Taaak...dziś też sobie pojadłam z 5 jabłek, paczka regionalnych, jakiś tani wafelek, paczka paluszków z sezamem i bułka słodka.
Brzuch mnie boli.
Jak zwykle.
Wersja do druku
Taaak...dziś też sobie pojadłam z 5 jabłek, paczka regionalnych, jakiś tani wafelek, paczka paluszków z sezamem i bułka słodka.
Brzuch mnie boli.
Jak zwykle.
Oj ciężko idzie...w każdym razie opornie, ale już 2-gi dzień trzymam MM-owo :D, przez te dwa dni cierpiałam katusze, ale jakoś sobie poradziłam :D.

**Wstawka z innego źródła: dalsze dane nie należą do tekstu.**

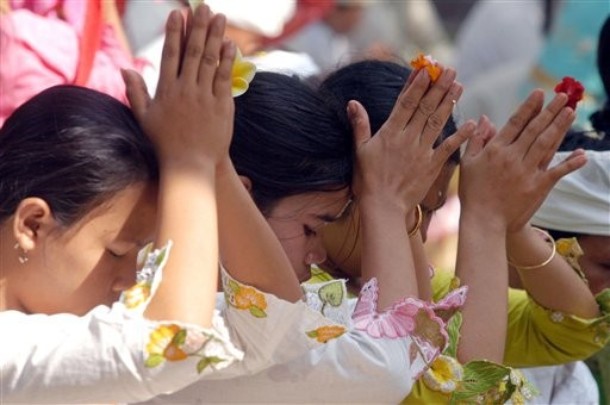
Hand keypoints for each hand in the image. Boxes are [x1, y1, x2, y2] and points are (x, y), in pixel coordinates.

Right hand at [123, 5, 235, 169]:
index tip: (178, 14)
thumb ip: (136, 91)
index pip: (170, 54)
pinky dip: (227, 61)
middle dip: (198, 27)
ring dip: (214, 37)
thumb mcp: (144, 117)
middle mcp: (185, 90)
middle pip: (192, 52)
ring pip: (209, 61)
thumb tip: (126, 68)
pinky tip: (230, 45)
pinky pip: (224, 79)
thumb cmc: (164, 143)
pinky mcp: (221, 106)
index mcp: (166, 90)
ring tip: (219, 17)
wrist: (189, 165)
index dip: (174, 32)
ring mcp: (204, 97)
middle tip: (203, 7)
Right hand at [348, 67, 473, 211]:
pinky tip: (472, 123)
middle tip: (449, 70)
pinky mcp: (431, 166)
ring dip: (449, 103)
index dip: (416, 86)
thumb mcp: (360, 151)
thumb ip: (359, 125)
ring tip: (459, 85)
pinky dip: (460, 136)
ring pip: (437, 122)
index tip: (425, 70)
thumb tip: (353, 102)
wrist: (382, 206)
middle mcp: (407, 139)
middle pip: (424, 108)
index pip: (405, 104)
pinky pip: (447, 148)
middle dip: (437, 87)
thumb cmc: (367, 180)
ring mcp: (421, 152)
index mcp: (389, 133)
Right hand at [459, 90, 586, 231]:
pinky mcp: (538, 186)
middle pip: (535, 129)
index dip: (528, 107)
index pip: (515, 123)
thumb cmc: (472, 192)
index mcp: (495, 150)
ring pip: (546, 144)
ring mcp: (527, 171)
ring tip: (571, 112)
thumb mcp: (468, 163)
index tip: (539, 93)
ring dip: (560, 127)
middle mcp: (512, 157)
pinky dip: (570, 163)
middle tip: (562, 96)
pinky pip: (557, 171)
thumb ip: (476, 139)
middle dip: (550, 111)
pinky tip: (582, 154)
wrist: (483, 220)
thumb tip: (483, 118)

Widzie, że powoli pamiętnik umiera...ale co mam zrobić, jeśli nie mam czasu?? Non stop nauka i nauka :/
czesc nanciu, wybacz nieobecnosci, ale mam problem z dostepem do kompa. a gdybys tak sprobowala...po prostu nie byc na diecie??? myslalas o tym keidys?? ale dac sobie np takie zasady 1) zadnych slodyczy od poniedzialku do soboty -absolutnie; duzo owocow i warzyw zamiast podwojnych porcji chleba...moze by co dalo, a mniej stresu by bylo? ja jakos trzymam wage choc wczoraj mialamd zienz arcia doslownie, non stop, cos mnie naszlo i akzalo jesc...na szczescie dzis dla odmiany zero apetytu :) ale waga stoi w miejscu i to mnie cieszy.

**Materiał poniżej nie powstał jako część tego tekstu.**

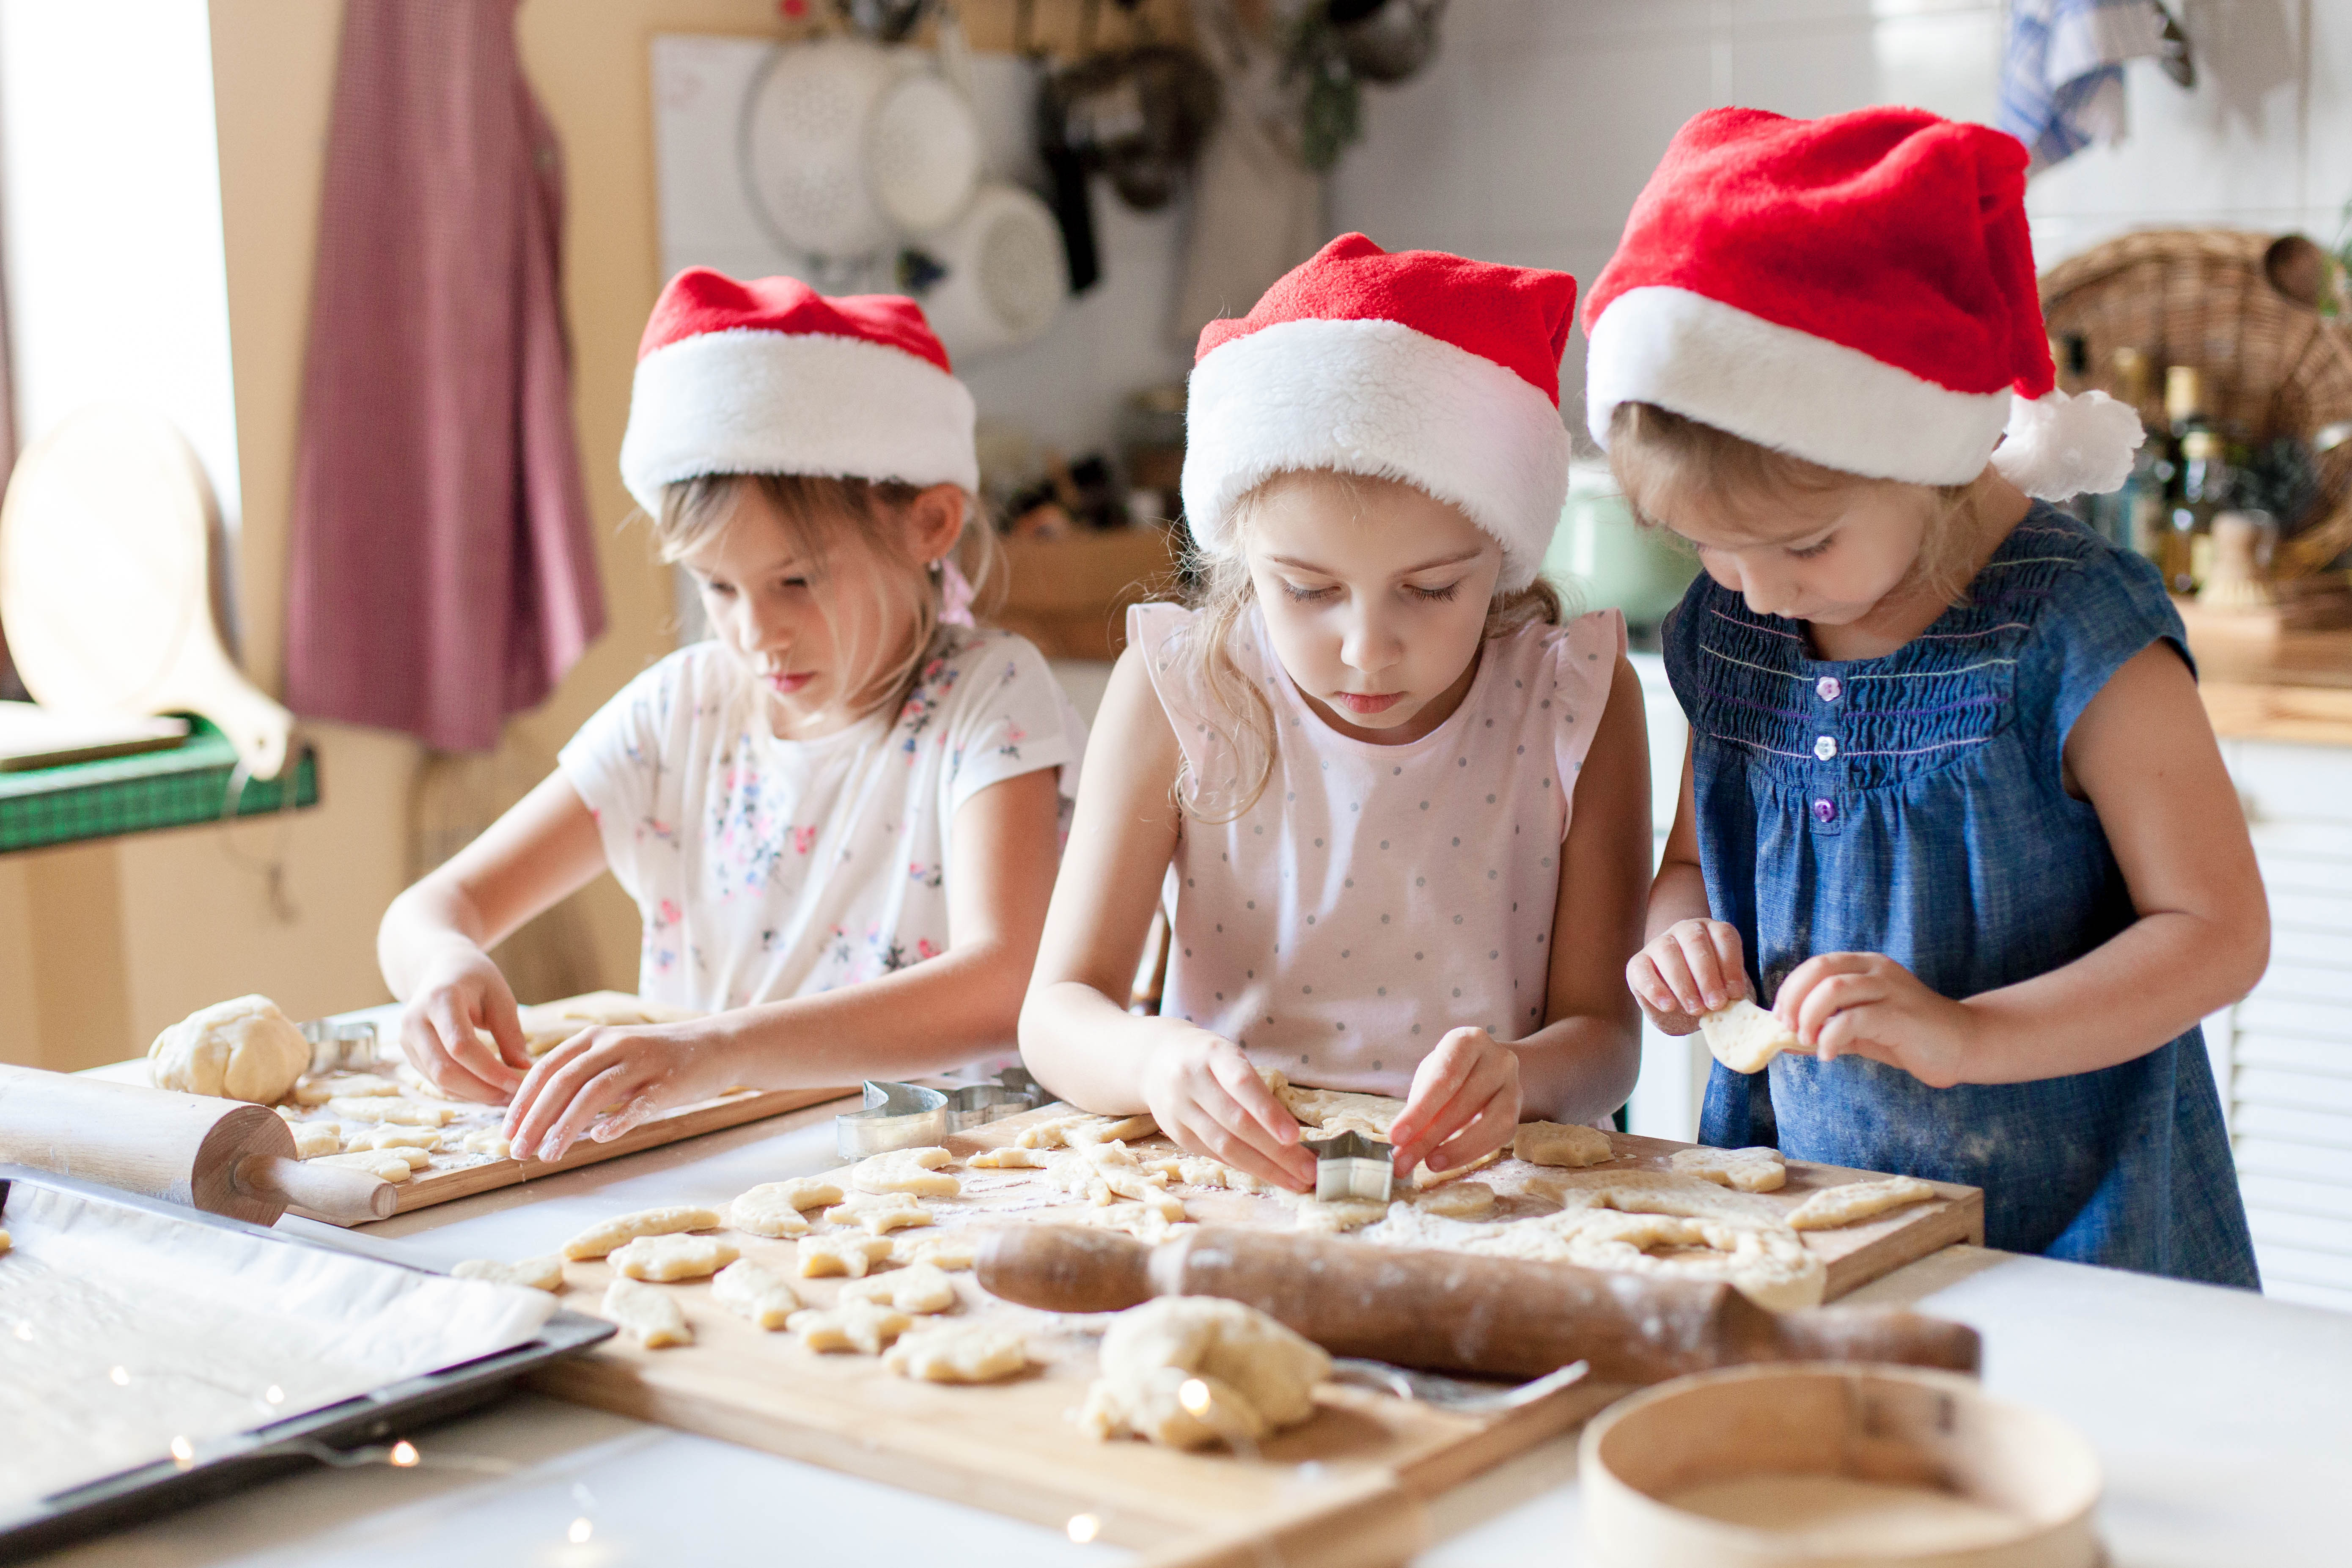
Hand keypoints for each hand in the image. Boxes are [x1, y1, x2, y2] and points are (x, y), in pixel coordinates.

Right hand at [397, 947, 529, 1102]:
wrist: (439, 968)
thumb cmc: (475, 979)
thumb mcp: (499, 995)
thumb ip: (510, 1032)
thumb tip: (525, 1068)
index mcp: (439, 1000)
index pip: (461, 1046)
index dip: (490, 1070)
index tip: (520, 1083)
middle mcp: (415, 1021)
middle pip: (445, 1070)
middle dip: (482, 1090)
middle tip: (514, 1098)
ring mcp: (407, 1040)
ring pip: (438, 1081)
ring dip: (473, 1095)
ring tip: (505, 1097)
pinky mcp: (410, 1053)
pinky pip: (435, 1080)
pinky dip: (462, 1091)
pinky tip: (487, 1091)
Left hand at [502, 1020, 733, 1162]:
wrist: (716, 1046)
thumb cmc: (658, 1059)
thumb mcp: (615, 1057)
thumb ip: (582, 1078)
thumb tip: (541, 1116)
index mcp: (595, 1038)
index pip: (546, 1068)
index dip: (523, 1100)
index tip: (507, 1131)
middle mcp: (615, 1044)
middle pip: (564, 1082)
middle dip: (536, 1119)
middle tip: (518, 1151)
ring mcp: (643, 1061)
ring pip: (594, 1093)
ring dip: (566, 1126)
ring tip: (549, 1155)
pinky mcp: (669, 1081)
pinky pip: (639, 1103)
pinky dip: (617, 1120)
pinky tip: (600, 1139)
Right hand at [1138, 1024, 1315, 1191]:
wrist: (1154, 1059)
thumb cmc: (1207, 1059)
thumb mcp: (1229, 1057)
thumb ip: (1255, 1088)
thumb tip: (1294, 1134)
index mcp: (1212, 1053)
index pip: (1242, 1084)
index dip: (1268, 1112)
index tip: (1295, 1136)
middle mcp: (1191, 1080)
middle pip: (1237, 1122)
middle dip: (1277, 1151)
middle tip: (1309, 1170)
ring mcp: (1178, 1109)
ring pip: (1225, 1146)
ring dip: (1264, 1168)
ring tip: (1295, 1181)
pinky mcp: (1175, 1133)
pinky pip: (1214, 1154)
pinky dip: (1244, 1166)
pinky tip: (1268, 1174)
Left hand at [1387, 1027, 1520, 1178]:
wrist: (1489, 1067)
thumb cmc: (1451, 1071)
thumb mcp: (1430, 1076)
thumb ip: (1419, 1105)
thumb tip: (1402, 1145)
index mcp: (1468, 1041)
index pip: (1443, 1078)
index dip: (1419, 1111)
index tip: (1396, 1136)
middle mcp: (1497, 1058)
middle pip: (1463, 1102)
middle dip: (1428, 1137)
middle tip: (1402, 1160)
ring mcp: (1513, 1084)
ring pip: (1491, 1122)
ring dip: (1456, 1149)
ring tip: (1428, 1163)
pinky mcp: (1519, 1109)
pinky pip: (1500, 1136)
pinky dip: (1471, 1153)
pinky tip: (1447, 1160)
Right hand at [1626, 919, 1749, 1033]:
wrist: (1680, 1002)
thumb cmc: (1709, 994)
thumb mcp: (1726, 991)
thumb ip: (1733, 994)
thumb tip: (1742, 1006)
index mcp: (1712, 932)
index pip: (1723, 936)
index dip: (1731, 964)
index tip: (1735, 993)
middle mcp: (1685, 931)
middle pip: (1695, 941)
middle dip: (1707, 975)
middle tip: (1716, 1004)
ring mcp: (1659, 943)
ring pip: (1667, 950)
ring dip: (1683, 982)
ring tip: (1695, 1009)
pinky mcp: (1638, 962)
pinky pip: (1642, 969)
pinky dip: (1655, 988)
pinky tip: (1668, 1006)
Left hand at [1776, 953, 1977, 1088]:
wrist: (1964, 1044)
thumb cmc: (1909, 1036)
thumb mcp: (1862, 1030)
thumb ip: (1828, 1029)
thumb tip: (1786, 1040)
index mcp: (1866, 967)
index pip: (1816, 965)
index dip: (1791, 988)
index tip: (1781, 1016)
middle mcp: (1877, 970)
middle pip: (1820, 970)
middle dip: (1794, 999)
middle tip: (1788, 1028)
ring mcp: (1891, 990)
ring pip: (1833, 988)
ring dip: (1810, 1016)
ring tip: (1807, 1040)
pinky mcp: (1900, 1014)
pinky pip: (1854, 1019)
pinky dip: (1831, 1037)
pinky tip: (1828, 1055)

trzymaj sie dzielnie i chwala Bogu zes tych lekow nie wykupila!!! matko, co za baba glupia!!! wrrrr nie znosze takich lekarzy... nie wiem czy czytalas kiedys jeszcze na forum marcysssi pisalam o swoich przesjciach z lekarzami -ja bralam rok chemie i mialam bolesne biopsje, a potem okazalo sie, ze w sumie niepotrzebnie bo to nie rak tylko "wlasciwosc szpiku,wrodzona, determinowana genetycznie, niepostepujaca"...cZyi tak juz mama i zyc sie z tym da, a leczyc nie ma po co....myslalam ze zabije tego lekarza, ktory mi to wszystko zafundowal...wiec teraz juz uwazam i dmucham na zimne. ale rok z zycia wyciety i neizla trauma zostala, dotad nienawidze szpitali.
Dzięki Moniu za rady, ale ja coś czuje że nie mogłabym już żyć bez diety, coś mi się wydaje że jakbym doszła do 60kg to sobie zarzycze 55...potem 50 itd :/.

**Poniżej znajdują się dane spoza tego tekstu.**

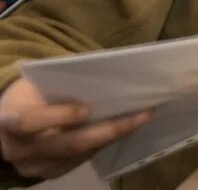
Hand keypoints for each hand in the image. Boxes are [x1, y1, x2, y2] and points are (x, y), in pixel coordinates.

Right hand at [0, 78, 151, 179]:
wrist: (10, 118)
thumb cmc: (30, 92)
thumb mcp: (37, 80)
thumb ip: (62, 78)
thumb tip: (107, 67)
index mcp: (8, 120)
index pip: (28, 122)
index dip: (58, 116)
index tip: (87, 109)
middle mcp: (18, 149)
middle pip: (66, 144)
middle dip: (106, 130)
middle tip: (139, 115)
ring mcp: (33, 166)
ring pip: (78, 155)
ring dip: (112, 137)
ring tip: (141, 119)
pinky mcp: (49, 173)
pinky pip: (80, 161)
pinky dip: (103, 144)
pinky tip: (123, 129)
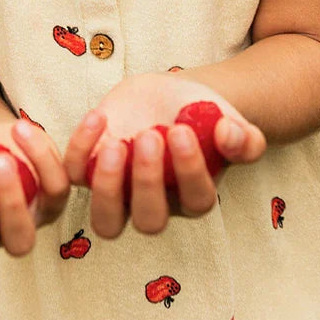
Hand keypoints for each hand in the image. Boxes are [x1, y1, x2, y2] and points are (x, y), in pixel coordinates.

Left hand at [63, 73, 265, 238]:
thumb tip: (230, 135)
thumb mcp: (228, 119)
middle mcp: (155, 204)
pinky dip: (80, 149)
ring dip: (107, 187)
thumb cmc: (201, 115)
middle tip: (150, 135)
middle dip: (147, 182)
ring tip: (116, 145)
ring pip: (106, 220)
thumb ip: (243, 136)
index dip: (188, 170)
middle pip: (149, 221)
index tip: (182, 131)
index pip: (195, 201)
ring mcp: (119, 192)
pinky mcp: (89, 170)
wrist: (167, 98)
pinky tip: (99, 116)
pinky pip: (75, 175)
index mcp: (193, 196)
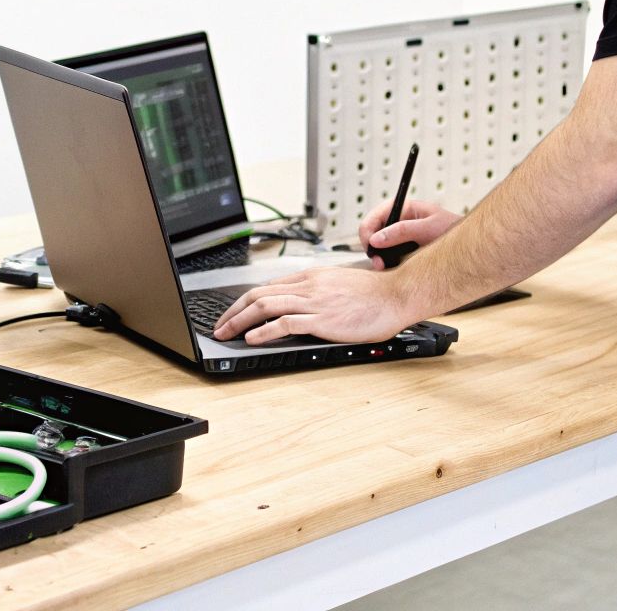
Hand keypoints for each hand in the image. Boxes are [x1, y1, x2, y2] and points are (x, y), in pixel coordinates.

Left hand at [210, 264, 420, 345]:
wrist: (396, 296)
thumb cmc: (374, 295)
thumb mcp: (339, 284)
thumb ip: (318, 291)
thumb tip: (301, 304)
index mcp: (311, 277)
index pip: (268, 286)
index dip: (245, 301)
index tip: (233, 313)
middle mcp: (308, 286)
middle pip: (258, 294)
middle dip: (233, 311)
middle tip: (220, 326)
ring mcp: (313, 302)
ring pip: (265, 306)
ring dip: (240, 321)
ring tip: (227, 333)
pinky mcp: (322, 319)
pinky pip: (285, 322)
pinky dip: (264, 331)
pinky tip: (252, 338)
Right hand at [359, 199, 460, 267]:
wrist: (470, 248)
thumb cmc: (454, 231)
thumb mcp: (429, 228)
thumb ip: (402, 231)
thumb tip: (377, 238)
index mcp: (405, 209)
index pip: (376, 215)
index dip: (368, 229)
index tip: (369, 244)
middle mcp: (400, 222)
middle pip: (373, 232)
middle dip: (372, 247)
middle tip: (378, 262)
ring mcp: (401, 238)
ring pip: (379, 248)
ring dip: (379, 258)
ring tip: (386, 266)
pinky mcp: (404, 252)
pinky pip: (388, 258)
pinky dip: (387, 265)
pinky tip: (394, 268)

Dziś spokojnie, szczerze mówiąc chyba bardziej wole jabłka i marchewkę od słodyuczy (narazie ciągnie mnie jak już to do jabłek), to chyba dobrze?? Do chleba już mnie nie ciągnie :D.
No to jutro się waże 8)
Zważyłam się: 66,5 :twisted: 8)
CZESC JA WIEM Z CZYM MASZ PROBLEM BO JA MAM TAKI SAM OBIADAM SIE NAWET RZECZAMI KTORE SA STARE ALBO NIEDOBRE A W TEJ CHWILI JESTEM 5 DZIEN NA DIECIE I SIE TRZYMAM MAM NADZIEJE ZE TY TEZ PA PA TRZYMAM KCIUKI
WPADNIJ DO MNIE :D
Taaa...a jutro pewnie będzie 70 :?.
Zapomniałam że jutro mam ważenie w szkole ;(, ale co z tego?? Czy ja zawsze wytrzymam tylko 5 dni?? Ale to i tak lepiej niż wcześniej, gdzie wytrzymywałam góra 2-3dni...może w końcu się to zmieni :(.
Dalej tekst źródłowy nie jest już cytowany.